Compound growth over time — uneroded by taxes — is key to amassing substantial wealth, and that’s where dynasty trusts come in. The term “dynasty trust” is simply tax slang for a trust designed to minimize taxes over multiple generations.
Without dynasty trusts, wealth in excess of the current estate and generation-skipping transfer (GST) tax exemptions ($12.06 million for individuals or $24.12 million for married couples in 2022) is subject to a 40% tax at each generation. Thus, nearly half of a family’s wealth over the exemption amount may be paid to the government in the form of taxes at the first generation’s death, and then again at the second generation’s death, and then again at the third generation’s death and so on.

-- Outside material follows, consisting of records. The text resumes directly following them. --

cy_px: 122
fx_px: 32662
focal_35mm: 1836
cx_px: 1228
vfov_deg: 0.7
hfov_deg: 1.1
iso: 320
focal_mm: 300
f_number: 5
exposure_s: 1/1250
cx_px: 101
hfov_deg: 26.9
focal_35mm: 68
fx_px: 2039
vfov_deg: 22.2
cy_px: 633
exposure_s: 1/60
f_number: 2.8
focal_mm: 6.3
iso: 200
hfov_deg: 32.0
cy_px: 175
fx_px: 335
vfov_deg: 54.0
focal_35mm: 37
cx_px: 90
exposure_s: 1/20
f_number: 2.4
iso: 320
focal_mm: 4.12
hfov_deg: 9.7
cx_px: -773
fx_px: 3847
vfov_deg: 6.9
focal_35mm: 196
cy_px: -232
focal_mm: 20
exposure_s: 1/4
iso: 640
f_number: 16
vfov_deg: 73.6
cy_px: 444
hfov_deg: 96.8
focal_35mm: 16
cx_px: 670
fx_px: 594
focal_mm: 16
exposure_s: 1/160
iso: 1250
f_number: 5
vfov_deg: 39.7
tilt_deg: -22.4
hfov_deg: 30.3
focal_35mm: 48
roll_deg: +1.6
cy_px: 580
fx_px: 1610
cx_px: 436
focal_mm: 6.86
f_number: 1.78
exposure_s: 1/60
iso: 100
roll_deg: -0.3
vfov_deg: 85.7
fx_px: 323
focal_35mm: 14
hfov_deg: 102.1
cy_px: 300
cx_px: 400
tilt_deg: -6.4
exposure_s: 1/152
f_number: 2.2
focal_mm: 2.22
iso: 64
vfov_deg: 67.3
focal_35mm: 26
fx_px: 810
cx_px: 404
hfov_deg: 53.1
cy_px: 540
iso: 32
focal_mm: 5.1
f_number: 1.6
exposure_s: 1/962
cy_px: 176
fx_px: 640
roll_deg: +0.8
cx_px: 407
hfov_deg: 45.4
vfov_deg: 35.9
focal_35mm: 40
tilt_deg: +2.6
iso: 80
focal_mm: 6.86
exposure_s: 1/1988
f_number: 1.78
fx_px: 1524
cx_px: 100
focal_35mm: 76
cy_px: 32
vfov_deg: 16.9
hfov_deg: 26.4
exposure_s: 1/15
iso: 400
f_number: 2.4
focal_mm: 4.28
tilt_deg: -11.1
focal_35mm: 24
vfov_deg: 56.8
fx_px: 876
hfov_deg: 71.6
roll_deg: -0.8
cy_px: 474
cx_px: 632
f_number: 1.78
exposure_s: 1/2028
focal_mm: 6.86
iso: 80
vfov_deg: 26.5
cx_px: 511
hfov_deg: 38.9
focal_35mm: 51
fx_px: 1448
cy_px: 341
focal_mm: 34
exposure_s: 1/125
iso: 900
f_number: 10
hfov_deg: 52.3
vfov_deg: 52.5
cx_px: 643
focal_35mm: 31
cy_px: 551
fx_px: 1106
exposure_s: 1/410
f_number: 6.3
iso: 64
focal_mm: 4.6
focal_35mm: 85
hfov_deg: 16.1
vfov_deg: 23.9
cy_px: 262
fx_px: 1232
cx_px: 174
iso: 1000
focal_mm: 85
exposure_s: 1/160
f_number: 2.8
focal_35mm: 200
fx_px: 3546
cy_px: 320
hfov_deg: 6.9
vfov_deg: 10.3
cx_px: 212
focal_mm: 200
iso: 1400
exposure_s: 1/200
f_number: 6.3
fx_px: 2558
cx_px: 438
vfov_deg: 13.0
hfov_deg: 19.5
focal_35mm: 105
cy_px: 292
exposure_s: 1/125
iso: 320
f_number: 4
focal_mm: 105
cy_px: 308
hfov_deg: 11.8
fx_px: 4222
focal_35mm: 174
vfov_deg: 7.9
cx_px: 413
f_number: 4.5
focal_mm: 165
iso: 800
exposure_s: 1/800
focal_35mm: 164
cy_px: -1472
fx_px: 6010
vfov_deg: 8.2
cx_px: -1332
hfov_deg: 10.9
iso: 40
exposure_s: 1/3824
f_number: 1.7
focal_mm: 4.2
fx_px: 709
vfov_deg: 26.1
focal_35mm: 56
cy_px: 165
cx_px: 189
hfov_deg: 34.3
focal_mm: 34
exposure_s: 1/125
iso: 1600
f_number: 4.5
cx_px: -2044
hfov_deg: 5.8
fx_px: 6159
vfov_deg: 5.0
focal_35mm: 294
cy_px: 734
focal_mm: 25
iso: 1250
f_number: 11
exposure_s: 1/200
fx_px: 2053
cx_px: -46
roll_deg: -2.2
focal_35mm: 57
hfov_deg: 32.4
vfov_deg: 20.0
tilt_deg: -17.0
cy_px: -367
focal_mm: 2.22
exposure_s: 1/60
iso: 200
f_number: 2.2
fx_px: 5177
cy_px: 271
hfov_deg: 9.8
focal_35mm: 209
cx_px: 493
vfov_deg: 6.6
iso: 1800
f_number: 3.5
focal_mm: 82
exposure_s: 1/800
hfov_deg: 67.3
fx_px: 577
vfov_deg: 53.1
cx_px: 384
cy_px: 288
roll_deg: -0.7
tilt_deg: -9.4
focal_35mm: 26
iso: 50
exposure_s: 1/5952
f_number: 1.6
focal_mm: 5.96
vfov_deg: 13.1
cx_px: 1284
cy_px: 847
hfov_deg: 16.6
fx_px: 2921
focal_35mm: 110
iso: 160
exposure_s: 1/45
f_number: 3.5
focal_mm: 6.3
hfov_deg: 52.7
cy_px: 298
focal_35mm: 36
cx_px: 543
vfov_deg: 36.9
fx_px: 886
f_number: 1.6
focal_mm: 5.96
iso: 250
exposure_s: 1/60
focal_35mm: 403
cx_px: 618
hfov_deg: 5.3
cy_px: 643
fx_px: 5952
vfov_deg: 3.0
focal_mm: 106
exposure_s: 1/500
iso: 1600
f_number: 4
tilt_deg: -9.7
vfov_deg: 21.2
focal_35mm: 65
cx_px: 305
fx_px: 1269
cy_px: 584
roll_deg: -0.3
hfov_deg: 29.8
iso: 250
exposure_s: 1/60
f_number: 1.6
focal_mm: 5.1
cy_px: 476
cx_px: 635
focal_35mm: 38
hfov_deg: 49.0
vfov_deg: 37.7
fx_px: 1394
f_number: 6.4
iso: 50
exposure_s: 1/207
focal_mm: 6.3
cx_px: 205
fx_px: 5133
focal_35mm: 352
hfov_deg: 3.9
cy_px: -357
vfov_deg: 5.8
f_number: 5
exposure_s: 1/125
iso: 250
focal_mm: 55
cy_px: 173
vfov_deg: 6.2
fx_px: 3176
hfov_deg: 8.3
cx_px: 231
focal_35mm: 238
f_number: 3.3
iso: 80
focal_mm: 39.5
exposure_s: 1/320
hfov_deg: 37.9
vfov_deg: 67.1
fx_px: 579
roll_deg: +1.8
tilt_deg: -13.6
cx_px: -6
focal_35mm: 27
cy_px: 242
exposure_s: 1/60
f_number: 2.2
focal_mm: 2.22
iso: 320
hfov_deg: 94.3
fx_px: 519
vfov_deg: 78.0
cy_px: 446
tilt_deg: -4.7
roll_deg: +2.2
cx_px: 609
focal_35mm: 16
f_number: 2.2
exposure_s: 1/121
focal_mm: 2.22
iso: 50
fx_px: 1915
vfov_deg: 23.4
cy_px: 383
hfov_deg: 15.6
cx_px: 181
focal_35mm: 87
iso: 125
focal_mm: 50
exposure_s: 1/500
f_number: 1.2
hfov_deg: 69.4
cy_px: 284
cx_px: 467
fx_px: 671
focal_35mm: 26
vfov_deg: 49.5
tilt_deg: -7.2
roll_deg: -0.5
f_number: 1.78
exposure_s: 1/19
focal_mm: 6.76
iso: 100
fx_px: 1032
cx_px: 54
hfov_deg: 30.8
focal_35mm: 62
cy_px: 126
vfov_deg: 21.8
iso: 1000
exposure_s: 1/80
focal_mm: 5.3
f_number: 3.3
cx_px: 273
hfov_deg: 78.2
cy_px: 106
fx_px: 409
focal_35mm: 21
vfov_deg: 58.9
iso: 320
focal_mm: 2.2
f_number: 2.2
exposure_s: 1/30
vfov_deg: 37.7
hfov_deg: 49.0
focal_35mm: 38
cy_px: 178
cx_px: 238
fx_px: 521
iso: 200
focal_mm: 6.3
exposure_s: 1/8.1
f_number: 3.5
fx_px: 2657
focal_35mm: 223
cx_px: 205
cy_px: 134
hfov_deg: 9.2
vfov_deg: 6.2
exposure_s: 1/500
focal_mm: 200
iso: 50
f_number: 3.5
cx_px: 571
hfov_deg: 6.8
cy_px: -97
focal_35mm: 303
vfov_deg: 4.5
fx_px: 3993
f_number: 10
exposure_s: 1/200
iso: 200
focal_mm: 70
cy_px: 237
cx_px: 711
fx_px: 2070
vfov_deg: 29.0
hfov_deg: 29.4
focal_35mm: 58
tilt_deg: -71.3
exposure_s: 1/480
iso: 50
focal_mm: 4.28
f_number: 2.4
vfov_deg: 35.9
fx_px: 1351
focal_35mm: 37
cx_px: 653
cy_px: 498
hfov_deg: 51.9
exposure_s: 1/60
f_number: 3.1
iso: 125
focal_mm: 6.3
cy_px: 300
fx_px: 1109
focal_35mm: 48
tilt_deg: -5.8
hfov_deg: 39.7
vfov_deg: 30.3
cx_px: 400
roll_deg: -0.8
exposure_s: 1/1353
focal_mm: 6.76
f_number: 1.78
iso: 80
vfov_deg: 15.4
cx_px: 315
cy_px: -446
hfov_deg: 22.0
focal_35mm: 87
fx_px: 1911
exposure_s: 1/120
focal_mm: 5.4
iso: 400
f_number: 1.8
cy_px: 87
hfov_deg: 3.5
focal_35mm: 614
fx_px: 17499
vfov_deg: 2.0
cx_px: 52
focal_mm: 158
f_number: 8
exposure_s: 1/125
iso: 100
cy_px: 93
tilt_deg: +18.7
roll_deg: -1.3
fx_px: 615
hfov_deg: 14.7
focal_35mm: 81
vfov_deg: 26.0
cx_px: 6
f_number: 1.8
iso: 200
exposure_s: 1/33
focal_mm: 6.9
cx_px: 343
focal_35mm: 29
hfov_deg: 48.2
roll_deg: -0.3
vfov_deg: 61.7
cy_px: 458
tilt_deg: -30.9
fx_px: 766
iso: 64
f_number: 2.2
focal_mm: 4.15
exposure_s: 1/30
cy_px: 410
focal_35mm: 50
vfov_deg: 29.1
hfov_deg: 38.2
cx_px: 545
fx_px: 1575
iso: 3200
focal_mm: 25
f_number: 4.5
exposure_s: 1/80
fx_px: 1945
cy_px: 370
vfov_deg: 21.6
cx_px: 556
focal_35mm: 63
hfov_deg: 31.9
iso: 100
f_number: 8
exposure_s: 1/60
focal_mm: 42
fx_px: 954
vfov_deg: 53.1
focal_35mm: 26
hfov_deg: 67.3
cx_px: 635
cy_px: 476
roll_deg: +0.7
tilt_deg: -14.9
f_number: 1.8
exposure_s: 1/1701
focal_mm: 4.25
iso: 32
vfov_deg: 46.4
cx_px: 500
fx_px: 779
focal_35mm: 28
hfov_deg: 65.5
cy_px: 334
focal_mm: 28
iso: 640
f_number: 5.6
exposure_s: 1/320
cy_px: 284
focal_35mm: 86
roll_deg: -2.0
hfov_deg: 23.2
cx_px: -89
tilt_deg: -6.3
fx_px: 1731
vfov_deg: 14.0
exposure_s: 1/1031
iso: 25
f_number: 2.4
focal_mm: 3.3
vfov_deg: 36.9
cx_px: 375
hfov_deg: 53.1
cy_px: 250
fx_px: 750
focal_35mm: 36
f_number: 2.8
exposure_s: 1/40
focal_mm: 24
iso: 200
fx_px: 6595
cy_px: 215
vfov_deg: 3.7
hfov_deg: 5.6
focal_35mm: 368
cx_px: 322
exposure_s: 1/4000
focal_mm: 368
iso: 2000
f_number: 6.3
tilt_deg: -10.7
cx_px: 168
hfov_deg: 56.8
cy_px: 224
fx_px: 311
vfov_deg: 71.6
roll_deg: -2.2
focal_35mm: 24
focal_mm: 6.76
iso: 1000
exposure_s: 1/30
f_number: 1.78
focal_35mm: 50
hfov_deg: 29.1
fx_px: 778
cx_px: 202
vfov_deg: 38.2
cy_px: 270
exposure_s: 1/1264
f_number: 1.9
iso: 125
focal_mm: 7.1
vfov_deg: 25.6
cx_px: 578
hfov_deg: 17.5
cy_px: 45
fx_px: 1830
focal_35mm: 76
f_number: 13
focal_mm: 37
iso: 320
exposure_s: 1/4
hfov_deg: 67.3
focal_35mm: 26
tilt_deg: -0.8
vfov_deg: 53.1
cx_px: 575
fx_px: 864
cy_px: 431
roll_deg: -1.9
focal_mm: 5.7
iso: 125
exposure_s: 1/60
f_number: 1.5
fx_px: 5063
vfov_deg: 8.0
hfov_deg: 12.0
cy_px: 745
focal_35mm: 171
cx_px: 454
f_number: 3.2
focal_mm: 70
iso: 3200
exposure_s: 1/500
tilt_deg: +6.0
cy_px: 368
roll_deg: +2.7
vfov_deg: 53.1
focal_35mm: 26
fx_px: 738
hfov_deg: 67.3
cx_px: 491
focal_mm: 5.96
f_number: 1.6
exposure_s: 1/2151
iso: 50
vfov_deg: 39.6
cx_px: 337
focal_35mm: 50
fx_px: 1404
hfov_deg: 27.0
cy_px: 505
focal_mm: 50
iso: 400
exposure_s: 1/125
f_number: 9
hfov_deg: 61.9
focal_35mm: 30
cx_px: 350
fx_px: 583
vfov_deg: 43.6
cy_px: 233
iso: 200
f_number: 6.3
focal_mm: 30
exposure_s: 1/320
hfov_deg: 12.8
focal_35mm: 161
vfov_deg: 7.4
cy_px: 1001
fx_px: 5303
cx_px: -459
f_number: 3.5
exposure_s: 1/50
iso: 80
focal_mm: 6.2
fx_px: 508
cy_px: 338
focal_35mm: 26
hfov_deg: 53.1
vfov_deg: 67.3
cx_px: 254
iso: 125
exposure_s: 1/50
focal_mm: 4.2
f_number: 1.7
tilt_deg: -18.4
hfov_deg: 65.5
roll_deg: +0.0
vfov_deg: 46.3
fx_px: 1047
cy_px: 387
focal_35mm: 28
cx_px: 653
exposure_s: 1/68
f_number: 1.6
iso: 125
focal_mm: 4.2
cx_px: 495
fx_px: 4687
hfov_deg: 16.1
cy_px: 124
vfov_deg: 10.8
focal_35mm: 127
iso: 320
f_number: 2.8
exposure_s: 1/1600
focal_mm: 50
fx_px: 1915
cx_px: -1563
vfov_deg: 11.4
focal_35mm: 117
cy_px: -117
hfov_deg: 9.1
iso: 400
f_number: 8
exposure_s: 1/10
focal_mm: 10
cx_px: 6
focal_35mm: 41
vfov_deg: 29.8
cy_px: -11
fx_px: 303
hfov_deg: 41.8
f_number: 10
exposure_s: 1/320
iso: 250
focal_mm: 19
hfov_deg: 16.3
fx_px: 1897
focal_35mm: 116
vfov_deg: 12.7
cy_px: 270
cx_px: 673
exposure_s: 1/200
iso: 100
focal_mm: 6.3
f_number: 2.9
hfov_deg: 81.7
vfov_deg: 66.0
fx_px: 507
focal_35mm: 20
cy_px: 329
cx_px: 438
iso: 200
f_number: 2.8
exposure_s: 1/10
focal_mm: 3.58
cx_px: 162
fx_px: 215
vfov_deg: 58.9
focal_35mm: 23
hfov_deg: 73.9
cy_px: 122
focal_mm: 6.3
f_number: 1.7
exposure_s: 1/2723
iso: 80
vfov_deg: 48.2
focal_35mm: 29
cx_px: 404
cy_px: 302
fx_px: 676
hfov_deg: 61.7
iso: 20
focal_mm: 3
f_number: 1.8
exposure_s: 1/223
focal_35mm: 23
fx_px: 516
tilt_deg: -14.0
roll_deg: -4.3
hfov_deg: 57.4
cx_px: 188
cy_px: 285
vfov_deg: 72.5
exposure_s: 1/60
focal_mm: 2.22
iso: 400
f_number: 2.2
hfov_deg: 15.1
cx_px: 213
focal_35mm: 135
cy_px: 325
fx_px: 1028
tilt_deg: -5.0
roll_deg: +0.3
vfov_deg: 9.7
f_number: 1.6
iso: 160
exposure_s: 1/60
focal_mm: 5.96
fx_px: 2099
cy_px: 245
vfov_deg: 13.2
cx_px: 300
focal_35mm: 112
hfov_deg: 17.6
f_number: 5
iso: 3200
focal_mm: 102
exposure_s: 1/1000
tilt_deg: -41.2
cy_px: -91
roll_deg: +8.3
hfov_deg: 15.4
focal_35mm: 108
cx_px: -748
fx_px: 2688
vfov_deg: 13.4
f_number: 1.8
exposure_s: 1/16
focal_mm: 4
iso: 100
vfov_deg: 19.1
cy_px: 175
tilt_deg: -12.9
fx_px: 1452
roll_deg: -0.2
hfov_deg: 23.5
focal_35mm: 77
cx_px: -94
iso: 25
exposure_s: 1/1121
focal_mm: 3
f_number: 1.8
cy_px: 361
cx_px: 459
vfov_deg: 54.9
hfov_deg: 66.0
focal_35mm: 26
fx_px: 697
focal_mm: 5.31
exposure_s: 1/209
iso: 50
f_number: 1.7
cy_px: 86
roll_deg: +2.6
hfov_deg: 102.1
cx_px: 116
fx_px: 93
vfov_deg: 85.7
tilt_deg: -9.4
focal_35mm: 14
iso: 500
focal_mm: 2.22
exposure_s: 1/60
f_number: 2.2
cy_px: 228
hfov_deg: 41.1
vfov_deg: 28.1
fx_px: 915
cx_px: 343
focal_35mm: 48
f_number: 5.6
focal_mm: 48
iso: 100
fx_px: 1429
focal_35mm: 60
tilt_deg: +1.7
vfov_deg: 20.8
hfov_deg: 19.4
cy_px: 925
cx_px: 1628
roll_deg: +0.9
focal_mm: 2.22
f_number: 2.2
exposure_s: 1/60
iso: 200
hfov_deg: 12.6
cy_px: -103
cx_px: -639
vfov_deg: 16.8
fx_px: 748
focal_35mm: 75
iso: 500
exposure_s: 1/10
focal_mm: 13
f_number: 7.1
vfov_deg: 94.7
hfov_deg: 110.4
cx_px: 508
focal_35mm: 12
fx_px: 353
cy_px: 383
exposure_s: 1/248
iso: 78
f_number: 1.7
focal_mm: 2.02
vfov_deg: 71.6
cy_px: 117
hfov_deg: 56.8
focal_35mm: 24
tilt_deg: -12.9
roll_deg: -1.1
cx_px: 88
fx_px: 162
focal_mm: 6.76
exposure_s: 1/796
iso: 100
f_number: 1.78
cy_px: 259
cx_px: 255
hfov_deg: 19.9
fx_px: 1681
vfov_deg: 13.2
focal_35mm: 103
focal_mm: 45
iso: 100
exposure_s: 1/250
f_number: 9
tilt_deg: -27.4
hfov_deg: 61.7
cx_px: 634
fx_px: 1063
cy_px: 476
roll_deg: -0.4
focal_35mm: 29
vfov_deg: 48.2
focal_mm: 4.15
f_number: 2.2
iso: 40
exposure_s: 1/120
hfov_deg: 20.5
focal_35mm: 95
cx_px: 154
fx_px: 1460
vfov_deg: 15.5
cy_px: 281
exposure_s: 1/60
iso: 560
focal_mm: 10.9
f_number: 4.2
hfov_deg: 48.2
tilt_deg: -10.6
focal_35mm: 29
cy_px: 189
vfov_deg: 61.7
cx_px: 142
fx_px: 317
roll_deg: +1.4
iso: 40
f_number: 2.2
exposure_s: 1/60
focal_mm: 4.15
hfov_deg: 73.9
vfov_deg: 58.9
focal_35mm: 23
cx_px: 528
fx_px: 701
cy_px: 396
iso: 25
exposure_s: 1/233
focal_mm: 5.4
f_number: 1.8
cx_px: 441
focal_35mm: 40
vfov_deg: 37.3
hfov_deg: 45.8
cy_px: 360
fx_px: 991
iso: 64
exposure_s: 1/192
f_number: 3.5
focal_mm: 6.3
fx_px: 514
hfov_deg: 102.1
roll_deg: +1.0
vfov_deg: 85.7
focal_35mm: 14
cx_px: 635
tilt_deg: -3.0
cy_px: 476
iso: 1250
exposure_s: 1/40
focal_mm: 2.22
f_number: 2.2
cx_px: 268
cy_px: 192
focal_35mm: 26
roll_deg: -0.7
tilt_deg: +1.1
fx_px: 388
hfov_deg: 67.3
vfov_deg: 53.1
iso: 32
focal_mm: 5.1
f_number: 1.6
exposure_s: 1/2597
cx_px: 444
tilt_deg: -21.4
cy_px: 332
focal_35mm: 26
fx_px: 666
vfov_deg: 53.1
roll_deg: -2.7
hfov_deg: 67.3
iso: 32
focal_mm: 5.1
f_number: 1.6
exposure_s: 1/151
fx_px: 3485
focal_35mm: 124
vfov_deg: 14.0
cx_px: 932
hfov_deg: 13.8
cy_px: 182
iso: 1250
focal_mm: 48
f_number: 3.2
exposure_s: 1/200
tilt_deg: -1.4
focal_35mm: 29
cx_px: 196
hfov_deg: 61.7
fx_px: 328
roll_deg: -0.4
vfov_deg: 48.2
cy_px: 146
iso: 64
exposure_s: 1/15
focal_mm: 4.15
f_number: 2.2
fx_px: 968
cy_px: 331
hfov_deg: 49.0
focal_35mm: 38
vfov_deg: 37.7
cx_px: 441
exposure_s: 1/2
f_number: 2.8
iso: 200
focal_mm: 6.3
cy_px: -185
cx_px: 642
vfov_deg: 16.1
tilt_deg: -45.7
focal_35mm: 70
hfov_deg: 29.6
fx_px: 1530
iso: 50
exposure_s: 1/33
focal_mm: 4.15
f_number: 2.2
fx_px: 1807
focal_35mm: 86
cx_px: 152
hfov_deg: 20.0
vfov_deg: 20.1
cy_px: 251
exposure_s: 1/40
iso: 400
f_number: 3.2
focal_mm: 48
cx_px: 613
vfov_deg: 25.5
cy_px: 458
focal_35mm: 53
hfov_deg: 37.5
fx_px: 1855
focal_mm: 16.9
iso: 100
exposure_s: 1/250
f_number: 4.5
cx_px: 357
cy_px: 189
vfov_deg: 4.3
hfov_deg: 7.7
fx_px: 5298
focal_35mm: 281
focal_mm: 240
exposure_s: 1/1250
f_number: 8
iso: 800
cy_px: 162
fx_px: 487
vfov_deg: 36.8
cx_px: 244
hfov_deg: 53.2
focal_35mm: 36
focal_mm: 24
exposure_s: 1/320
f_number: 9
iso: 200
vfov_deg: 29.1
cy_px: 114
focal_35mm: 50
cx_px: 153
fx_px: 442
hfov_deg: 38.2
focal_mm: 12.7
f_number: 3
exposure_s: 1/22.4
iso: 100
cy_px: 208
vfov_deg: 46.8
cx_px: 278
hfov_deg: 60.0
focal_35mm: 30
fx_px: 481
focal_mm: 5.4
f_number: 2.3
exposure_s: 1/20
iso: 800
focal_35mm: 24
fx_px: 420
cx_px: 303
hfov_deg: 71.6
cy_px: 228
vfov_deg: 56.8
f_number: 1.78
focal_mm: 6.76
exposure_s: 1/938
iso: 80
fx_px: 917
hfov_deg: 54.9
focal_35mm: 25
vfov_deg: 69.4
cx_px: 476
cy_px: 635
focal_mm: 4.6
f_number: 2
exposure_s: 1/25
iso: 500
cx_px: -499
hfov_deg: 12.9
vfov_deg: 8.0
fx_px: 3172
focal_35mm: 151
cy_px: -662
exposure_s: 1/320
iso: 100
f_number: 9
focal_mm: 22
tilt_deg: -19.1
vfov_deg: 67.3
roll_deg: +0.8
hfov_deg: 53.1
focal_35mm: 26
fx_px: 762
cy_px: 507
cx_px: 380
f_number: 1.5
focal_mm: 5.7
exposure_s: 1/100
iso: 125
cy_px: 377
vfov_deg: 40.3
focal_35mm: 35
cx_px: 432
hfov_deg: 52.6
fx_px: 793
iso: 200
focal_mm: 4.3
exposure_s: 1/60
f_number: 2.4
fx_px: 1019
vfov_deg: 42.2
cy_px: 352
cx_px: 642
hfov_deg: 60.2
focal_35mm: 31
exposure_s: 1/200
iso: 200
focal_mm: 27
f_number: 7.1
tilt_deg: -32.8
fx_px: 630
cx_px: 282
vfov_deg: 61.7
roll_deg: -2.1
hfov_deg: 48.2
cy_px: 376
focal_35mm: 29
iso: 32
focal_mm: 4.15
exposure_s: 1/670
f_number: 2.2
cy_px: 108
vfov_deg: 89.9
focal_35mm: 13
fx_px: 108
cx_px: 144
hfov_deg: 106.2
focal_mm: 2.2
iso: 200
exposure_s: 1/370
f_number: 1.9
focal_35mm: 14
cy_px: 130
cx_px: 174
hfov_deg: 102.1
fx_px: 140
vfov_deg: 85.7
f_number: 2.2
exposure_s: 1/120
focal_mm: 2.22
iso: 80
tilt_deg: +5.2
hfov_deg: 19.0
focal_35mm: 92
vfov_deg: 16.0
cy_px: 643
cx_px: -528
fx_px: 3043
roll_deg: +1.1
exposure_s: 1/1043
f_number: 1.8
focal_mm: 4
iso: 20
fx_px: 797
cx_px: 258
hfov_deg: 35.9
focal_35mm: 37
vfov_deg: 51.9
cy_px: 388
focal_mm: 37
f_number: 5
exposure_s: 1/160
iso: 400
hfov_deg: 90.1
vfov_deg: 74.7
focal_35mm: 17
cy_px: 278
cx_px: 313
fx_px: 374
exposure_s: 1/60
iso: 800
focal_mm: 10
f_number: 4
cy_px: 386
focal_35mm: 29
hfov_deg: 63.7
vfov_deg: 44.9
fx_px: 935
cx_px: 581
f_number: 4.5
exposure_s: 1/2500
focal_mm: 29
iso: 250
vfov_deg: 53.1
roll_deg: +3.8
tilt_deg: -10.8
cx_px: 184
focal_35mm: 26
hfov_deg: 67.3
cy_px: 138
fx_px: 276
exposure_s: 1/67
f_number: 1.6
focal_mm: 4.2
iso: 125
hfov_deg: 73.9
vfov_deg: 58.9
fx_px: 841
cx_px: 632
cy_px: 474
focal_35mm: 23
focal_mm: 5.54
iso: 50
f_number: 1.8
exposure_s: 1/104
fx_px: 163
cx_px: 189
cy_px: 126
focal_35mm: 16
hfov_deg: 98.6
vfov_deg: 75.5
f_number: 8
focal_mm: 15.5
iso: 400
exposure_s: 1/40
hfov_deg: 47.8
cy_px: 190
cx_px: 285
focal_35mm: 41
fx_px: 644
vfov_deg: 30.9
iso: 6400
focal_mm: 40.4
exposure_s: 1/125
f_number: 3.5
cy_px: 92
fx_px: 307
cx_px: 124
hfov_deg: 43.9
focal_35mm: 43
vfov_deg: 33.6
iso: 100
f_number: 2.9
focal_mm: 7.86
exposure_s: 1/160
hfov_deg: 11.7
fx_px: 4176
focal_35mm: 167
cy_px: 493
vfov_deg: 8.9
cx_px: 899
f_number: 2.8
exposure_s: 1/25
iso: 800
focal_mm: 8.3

Dynasty trusts were created to avoid these successive layers of tax. Current rules allow individuals to establish and fund dynasty trusts with up to $12.06 million tax-free. The amount is doubled for married couples. That initial gift — plus future appreciation — can avoid estate and GST taxes for as long as trusts are permitted to last under applicable state law. In some states, that’s forever. But in most states, limits are closer to 90 years.
Last year, Texas modified its rule (the so-called “rule against perpetuities”) to extend the permissible duration of noncharitable trusts to 300 years. (Notably, there is an exception for real property, which cannot be retained in trust for more than 100 years.) This means families who create dynasty trusts in Texas can escape estate and GST taxes for up to 300 years.
The compound growth on those assets over that period can boost family wealth. Furthermore, the trust assets are generally creditor-protected, including in divorce, which is bound to occur at least once over the span of many generations.
Of course, creating a trust meant to last 300 or more years involves multiple considerations. Future beneficiaries may have very different goals and challenges. Family dynamics and laws can change.
To make sure the trust can evolve in the face of unforeseen events, trust creators should build in flexibility. One way of doing so is giving beneficiaries the power to redirect trust assets through powers of appointment.
Another way is appointing trust protectors or advisors and giving them the ability to modify the trust within the bounds of the trust agreement and state law. Sometimes a trust protector’s or advisor’s powers can be extensive and can include the power to correct scrivener’s errors, add or exclude beneficiaries, or change the trust’s situs.
With that in mind, you should carefully consider who you choose as trust protector or advisor and the succession plan for that role.
You should also give that person or entity enough flexibility to adjust for unpredictable circumstances. Along those lines, you may want to incorporate the ability to “decant” the trust, giving your trustees the option of moving the assets from the original trust to a new trust with updated terms without having to go to court. For a number of reasons, this option may be helpful. For instance, trust terms may need to be modernized to account for new types of assets, like the rapidly evolving digital assets of today (think cryptocurrency and NFTs).
In the end, remember dynasty trusts are intended to benefit multiple future generations. Those generations will undoubtedly face different obstacles and have different ideas of money and wealth. Ideally, the trust should have the ability to adapt and preserve hard-earned family assets. If done correctly, dynasty trusts can leave an enduring and significant financial legacy for generations to come.